As I was leaving I was told that together with the thousands who came to pay respects to the Rebbe, we would have to leave using the long route. Thus, we had to make a three mile walk through the cemetery and back to the buses that were waiting for us.
The main road led through the old cemetery. It took us to a double roadway. On each side of the road were old gates attached to granite portals inscribed with the names of communities that had come and long been gone. Here I saw the groups called "Lansleit" of Kremanchuk, Paltave, Ienfrak, Galica, Romania, Hungary, White Russia, Germany, Old Poland, Marmish, Lizensk and so many more. Then there were the American groups: New York Men's Club, Coney Island Boys, Bronx's Hebrew Alliance, the Fellowship of B'nai Brith and many anglicized groups and families.
All the long forgotten were there witnessing history in the making. The proud founders of our families were all bearing witness to the event unfolding. They had been the first to gain a place in this piece of land called America, the land of freedom for tens of thousands. The sacrifices they made to remain Jews in the "Goldehneh Medina", the golden country, as it was called by the green horns, is and was their legacy.
Here in the wet rainy place were thousands of people walking at a very slow and deliberate gait. There was this strange feeling, a peculiar awareness of many people that I could not see. Here I was walking far in the back and seeing the mass of people. They were coming from everywhere. All the side streets in the old cemetery led to this main walkway. From where I was I could make out the profiles of old men and women weeping, Rabbis, learned colleagues and students walked as if in a trance, wondering what should and what could they do. Here were people from every country. The dress of many were foreign to me. The language heard that day ranged from Yiddish, Hebrew, French, Portuguese, Italian, Persian, Spanish and the king's English spoken by the elite of the British Empire. But the tears were all in the Mama Loshen, the mother tongue! The sorrow was universal. It knew no boundaries.

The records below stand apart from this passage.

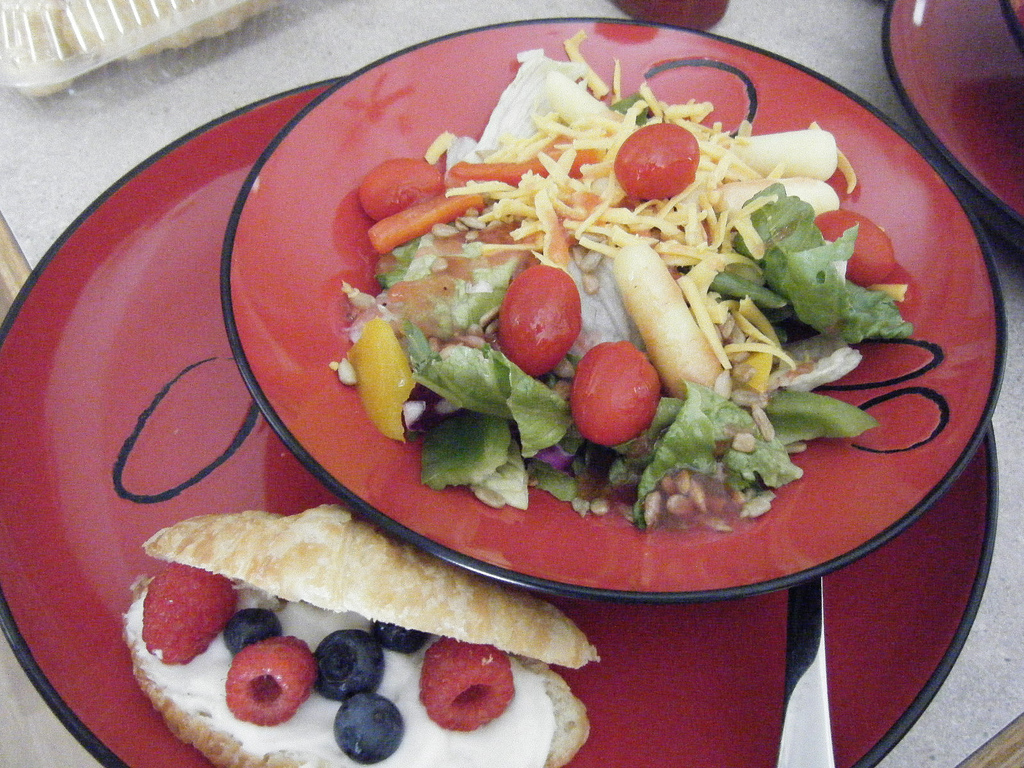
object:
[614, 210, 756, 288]
cheese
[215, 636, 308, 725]
raspberry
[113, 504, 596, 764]
tart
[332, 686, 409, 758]
blueberries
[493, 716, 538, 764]
cream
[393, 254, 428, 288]
pepper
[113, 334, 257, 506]
design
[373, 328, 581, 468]
lettuce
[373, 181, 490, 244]
carrot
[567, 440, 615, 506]
olive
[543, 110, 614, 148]
cheese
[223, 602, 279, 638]
olives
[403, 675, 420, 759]
cream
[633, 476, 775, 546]
salad dressing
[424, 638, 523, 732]
raspberries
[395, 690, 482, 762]
cream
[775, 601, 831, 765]
utensil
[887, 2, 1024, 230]
plate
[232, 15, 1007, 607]
bowl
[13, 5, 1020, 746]
counter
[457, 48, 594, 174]
lettuce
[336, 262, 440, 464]
food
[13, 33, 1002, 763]
plates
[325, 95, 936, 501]
food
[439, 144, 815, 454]
salad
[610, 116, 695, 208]
tomato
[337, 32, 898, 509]
salad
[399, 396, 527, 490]
lettuce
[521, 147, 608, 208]
cheese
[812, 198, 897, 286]
tomato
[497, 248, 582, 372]
tomato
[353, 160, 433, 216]
tomato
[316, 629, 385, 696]
blueberry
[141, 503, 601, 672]
bread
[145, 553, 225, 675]
raspberry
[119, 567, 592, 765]
bread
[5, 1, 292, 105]
container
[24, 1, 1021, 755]
table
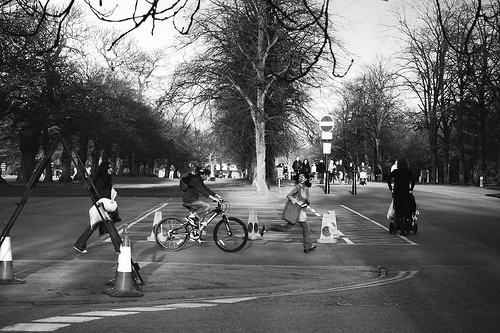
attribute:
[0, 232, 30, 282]
safety cone — large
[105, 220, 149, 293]
cone — small safety 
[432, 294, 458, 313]
beer — Glass 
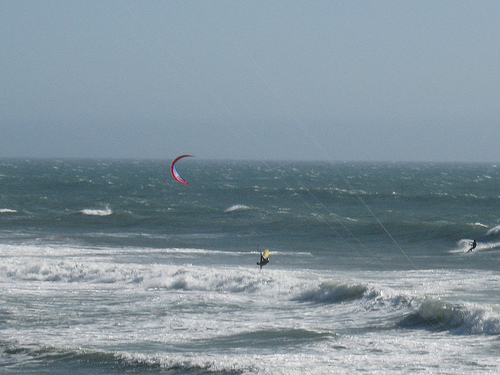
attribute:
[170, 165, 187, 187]
kite — c shaped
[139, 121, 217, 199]
kite — red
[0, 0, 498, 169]
sky — clear, hazy, gray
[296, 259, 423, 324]
wave — large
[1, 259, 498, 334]
wave — small 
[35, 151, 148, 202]
white caps — White 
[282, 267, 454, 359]
wave — big, white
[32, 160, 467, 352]
ocean — blue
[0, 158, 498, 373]
water — ocean , white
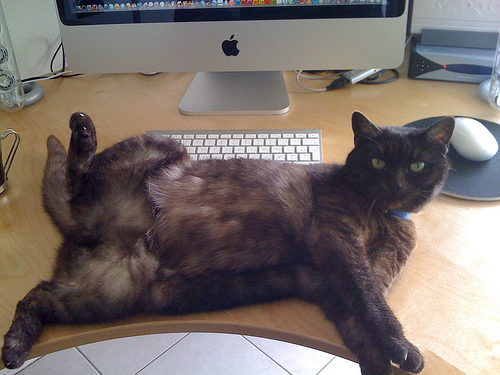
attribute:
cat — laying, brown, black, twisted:
[3, 111, 458, 373]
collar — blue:
[376, 200, 412, 222]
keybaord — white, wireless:
[144, 125, 325, 172]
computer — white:
[53, 0, 413, 76]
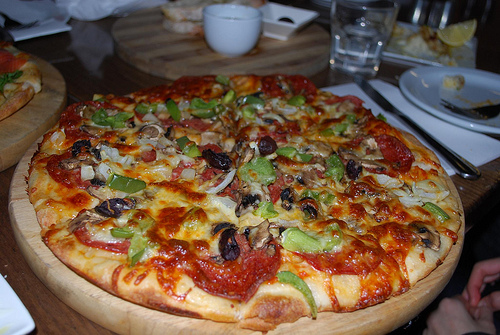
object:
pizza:
[23, 71, 462, 334]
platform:
[6, 133, 467, 335]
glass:
[326, 3, 400, 81]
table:
[0, 1, 500, 335]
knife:
[351, 75, 483, 183]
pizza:
[2, 40, 46, 120]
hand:
[422, 296, 495, 333]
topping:
[219, 229, 241, 260]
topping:
[110, 222, 132, 242]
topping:
[375, 135, 418, 170]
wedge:
[435, 16, 480, 48]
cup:
[62, 0, 129, 21]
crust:
[29, 73, 464, 328]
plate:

Then there were young mothers walking with their children, who would every once in while break loose and run onto the gates and rusty fences. They were walking ever so lightly, gently balancing themselves between the poles with the long chains marking the property lines between one lodge plot and another. The children's playful walk was the walk of innocence and purity. What a big and safe playground this place was to them. Every person was Jewish and friendly. Death and the seriousness of the day were not visited upon the children.
Yet here was a stillness taking place that I cannot explain. Something was happening right before my eyes. I felt a spirit but could not place it.
As I walked on and on, past the many areas where the dead were buried, I saw more and more people walking. Where were all these people coming from? Could it be that the dead were walking out of their graves joining us in the funeral? "Were the dead coming alive?" I asked myself. That would explain the never ending lines of people walking by; those many languages and different modes of dress. "It must be the resurrection that has been a belief and prayer for thousands of years coming true," I thought.
For the past 40 years the Rebbe had spoken about the coming of the Moshiach; the time when all people would return and there would be the great in-gathering of the lost tribes. All Jews would remember that they belong to a very old but great nation. Our brethren from the far-flung countries would return and join as one mighty people, a nation of special people.
At this funeral I knew that the Moshiach was hard at work. The return was happening. Witnessing the masses, I was experiencing a rehearsal of what will happen when the True Moshiach will be revealed.
As the rain hit my face I felt that the very heavens were crying. Perhaps the heavens were being washed for a very special guest, my Rebbe, your Rebbe, our Rebbe.